**What you should do**
Copy the lines below word for word, but leave the pictures out of your copy.

****

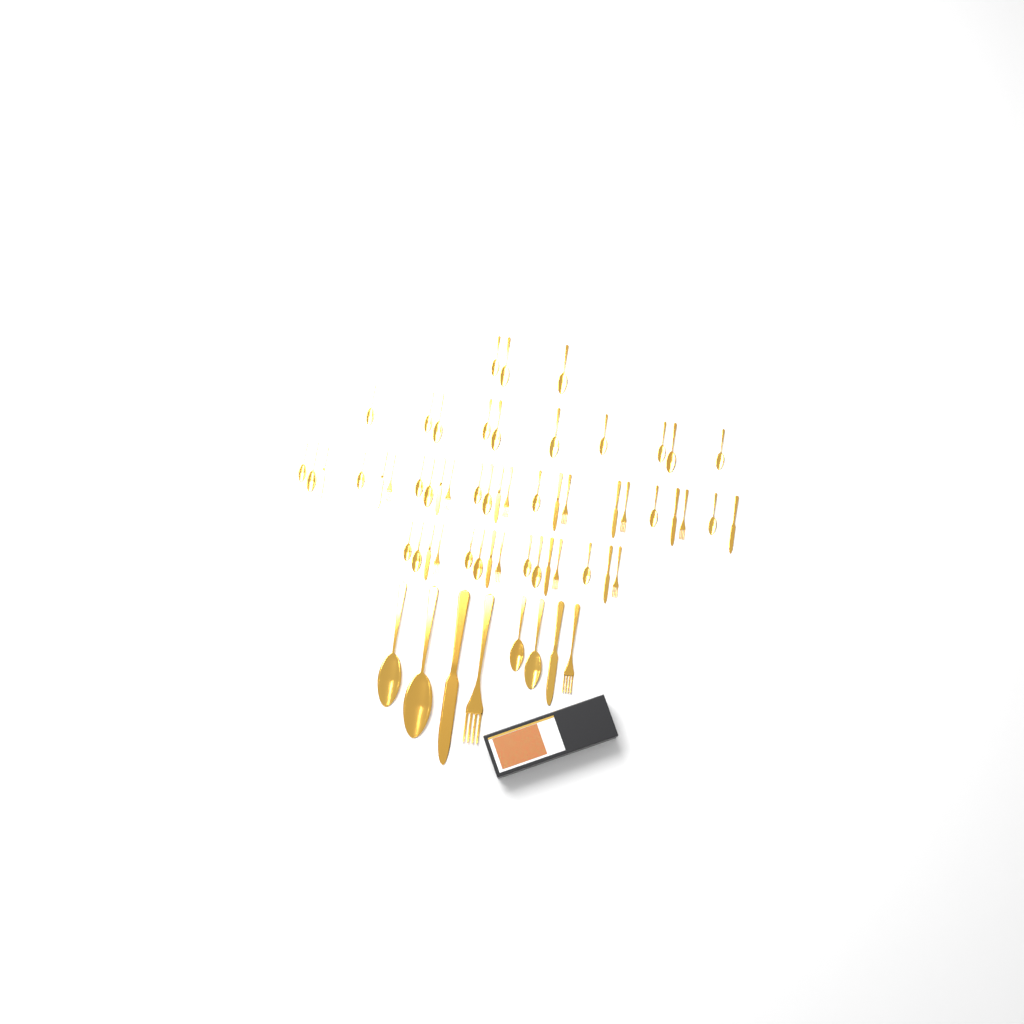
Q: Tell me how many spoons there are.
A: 34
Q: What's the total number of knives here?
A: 14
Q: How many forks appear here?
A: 12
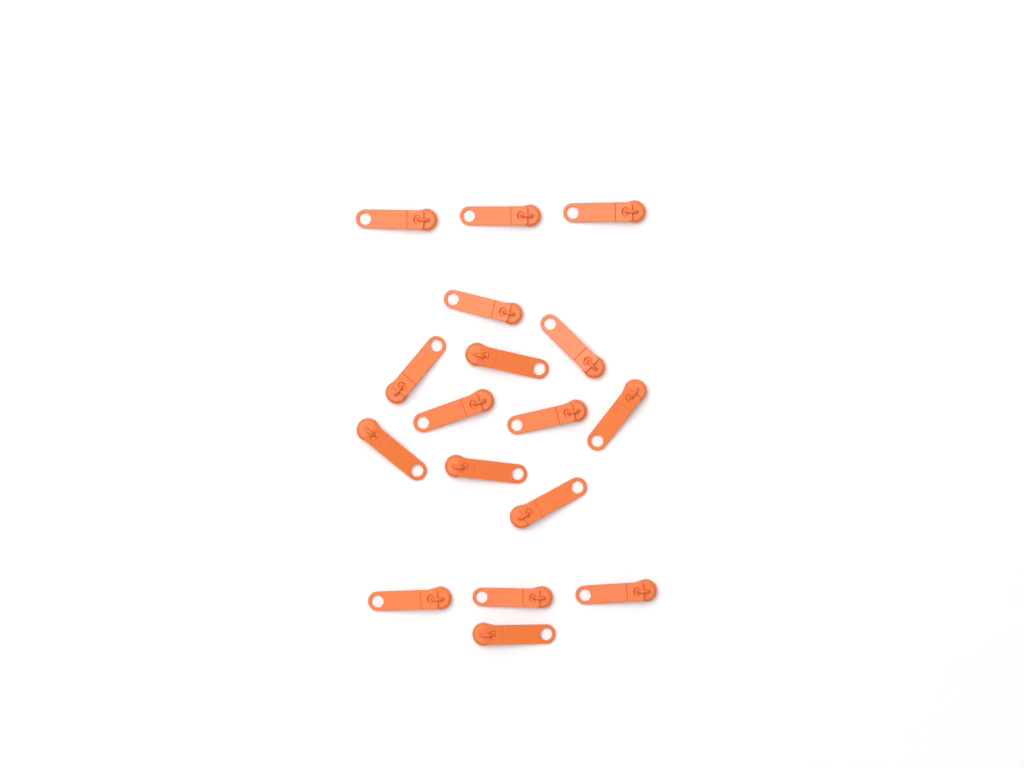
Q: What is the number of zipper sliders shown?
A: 17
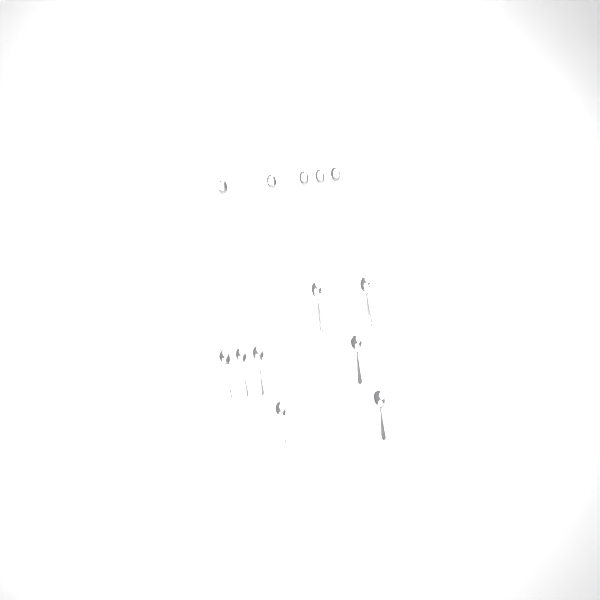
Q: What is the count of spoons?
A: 13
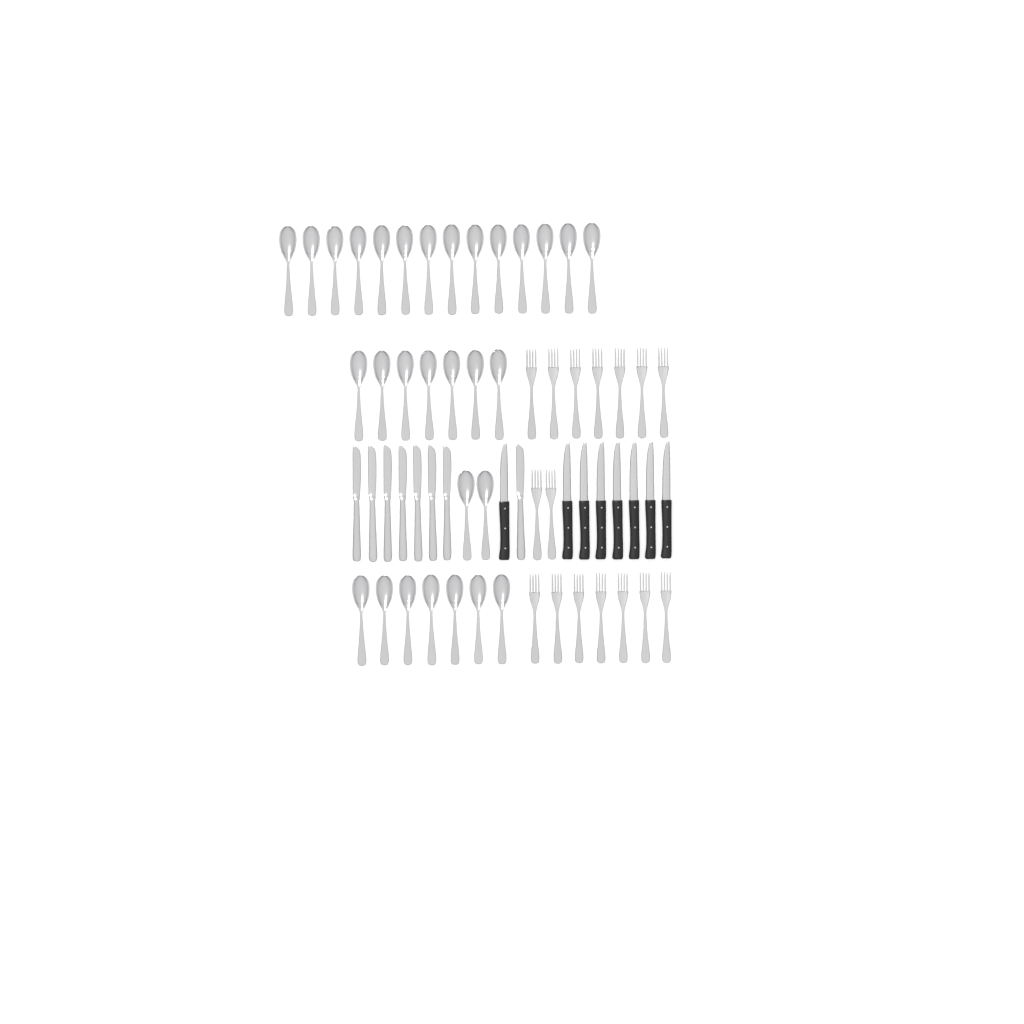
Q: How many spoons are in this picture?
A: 30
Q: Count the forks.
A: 16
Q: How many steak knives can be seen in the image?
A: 8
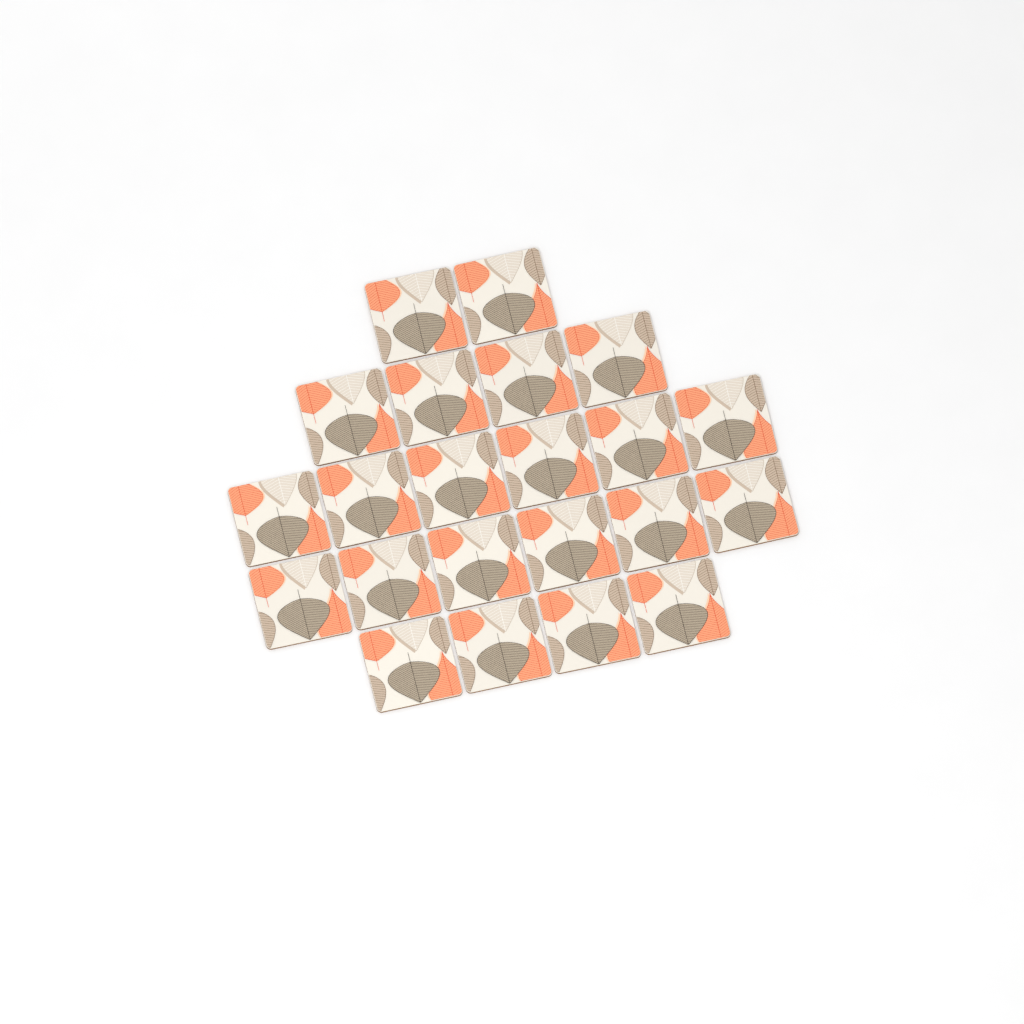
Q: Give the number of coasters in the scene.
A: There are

****

**Task answer**
Q: Tell me how many spoons there are.
A: 34
Q: What's the total number of knives here?
A: 14
Q: How many forks appear here?
A: 12
Q: What is the number of zipper sliders shown?
A: 17
Q: What is the count of spoons?
A: 13
Q: How many spoons are in this picture?
A: 30
Q: Count the forks.
A: 16
Q: How many steak knives can be seen in the image?
A: 8
Q: Give the number of coasters in the scene.
A: There are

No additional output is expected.